ASSIGNED TASK
Please answer these questions from the text on historic New Mexico santeros below:
(a) Who named the Laguna Santero, and after what?
(b) In what year did the Laguna Santero paint the main altar screen at the San Miguel Church in Santa Fe?
(c) Which friar served at almost all of the churches where the Laguna Santero is known to have painted altar screens?
DOCUMENT PASSAGE below:
Historic Santeros of New Mexico

The Peyton Wright Gallery  is  pleased to present our collection  of  historic bultos, retablos and Cristos  from renowned New Mexico  artists throughout the ages,  including works by Jose Rafael Aragon, Pedro Antiono Fresquis,  Molleno Santero, Laguna Santero, and others.

About the Artists
(1776 - 1815)
W.S. Stallings named the Laguna Santero for the large altar screens painted by an anonymous Santero in the churches at Laguna and Acoma pueblos. These screens are the two most significant examples of the genre surviving in the early santero period.

The Laguna Santero was probably trained in the arts and was a versatile artist. He was capable of constructing elaborate altar screens for these churches in addition to producing the many smaller retablos attributed to him.

His style influenced a number of the santeros who were to work in the Northern New Mexico for the next century.  Because the Laguna Santero produced so many large works as well as a considerable body of smaller works in several media, it is likely he had a taller ( or workshop) under his direction. Among the likely apprentices in the workshop was the Santero Molleno.

The Laguna Santero might have been named differently if early historians had been aware of his artistic endeavors at the San Miguel Church in Santa Fe in 1798, where he painted the main altar screen and at the Holy Cross church at Santa Cruz, where the three remaining altar screens in situ were originally painted by him. 

The Laguna Santero and others in his time surely must have been influenced by the existing church art in their homelands. The colonist recruits for the 1693 resettlement expedition were comprised of "low status artisan Espanoles, many related by occupation, family or quasi-familial ties and drawn predominantly from New Spain's dominant urban centers, Mexico City and Puebla."

An interesting puzzle occurs when one attempts to identify the Laguna Santero. Because of the great distance between Acoma, Laguna, Santa Fe, and Santa Cruz, it Is logical to conclude that the Laguna Santero may have been a Franciscan friar who was stationed at the various churches and constructed altar screens in each during his tenure.

The station assignments of the priests in this era were well documented, and Fray Ramon Antonio Gonzalez emerges as the only one who served at almost all of the churches where the Laguna Santero is known to have painted altar screens: Acoma, Santa Cruz, Santa Clara, San Ildefonso, and Pojoaque. His station assignment closest to Santa Fe was Nambe. He was also stationed at San Juan, from which Picuris Pueblo would have been accessible.
End of DOCUMENT PASSAGE.
DATA EXCERPT below:
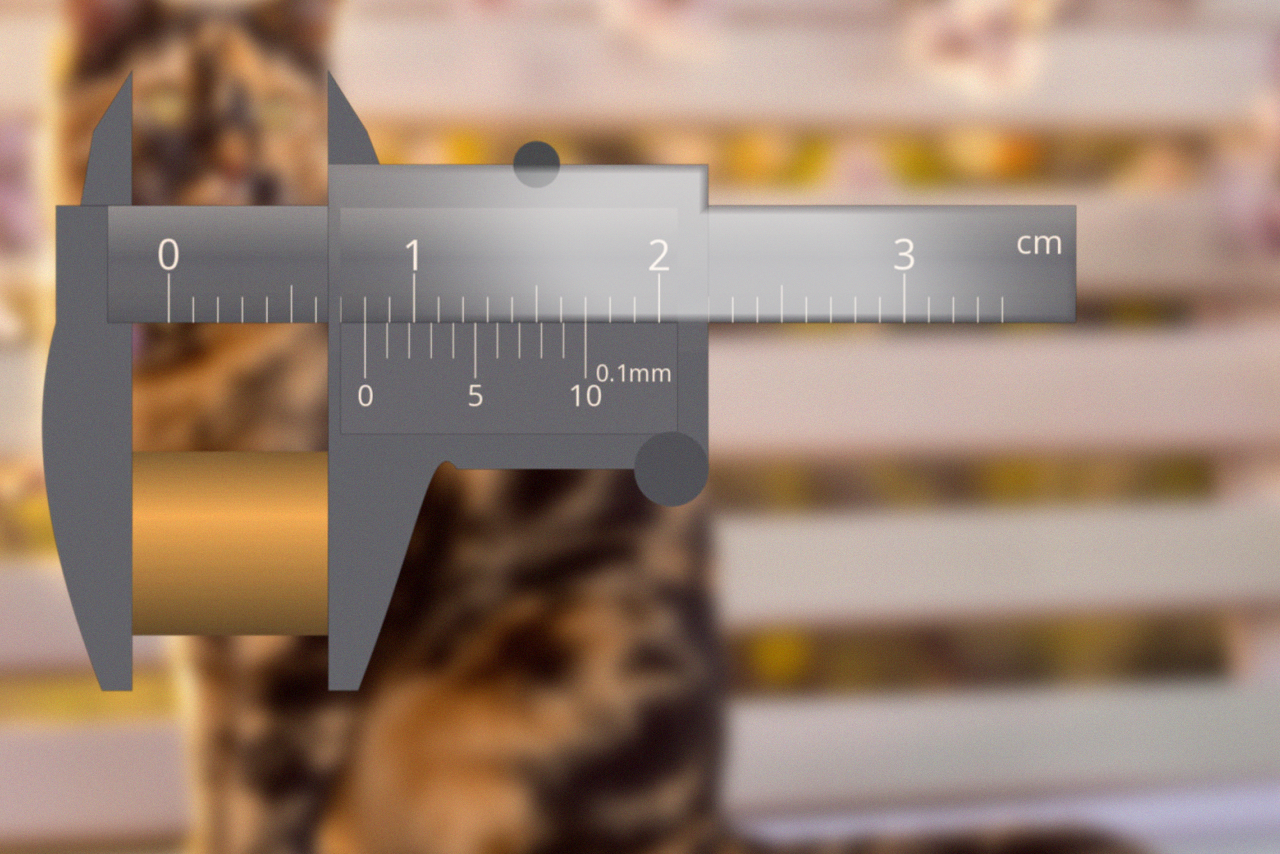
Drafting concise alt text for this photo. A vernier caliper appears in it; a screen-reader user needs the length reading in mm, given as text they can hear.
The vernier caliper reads 8.0 mm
End of DATA EXCERPT.
EXPECTED ANSWER
(a) W.S. Stallings named him after the large altar screens in the churches at Laguna and Acoma pueblos.
(b) 1798.
(c) Fray Ramon Antonio Gonzalez.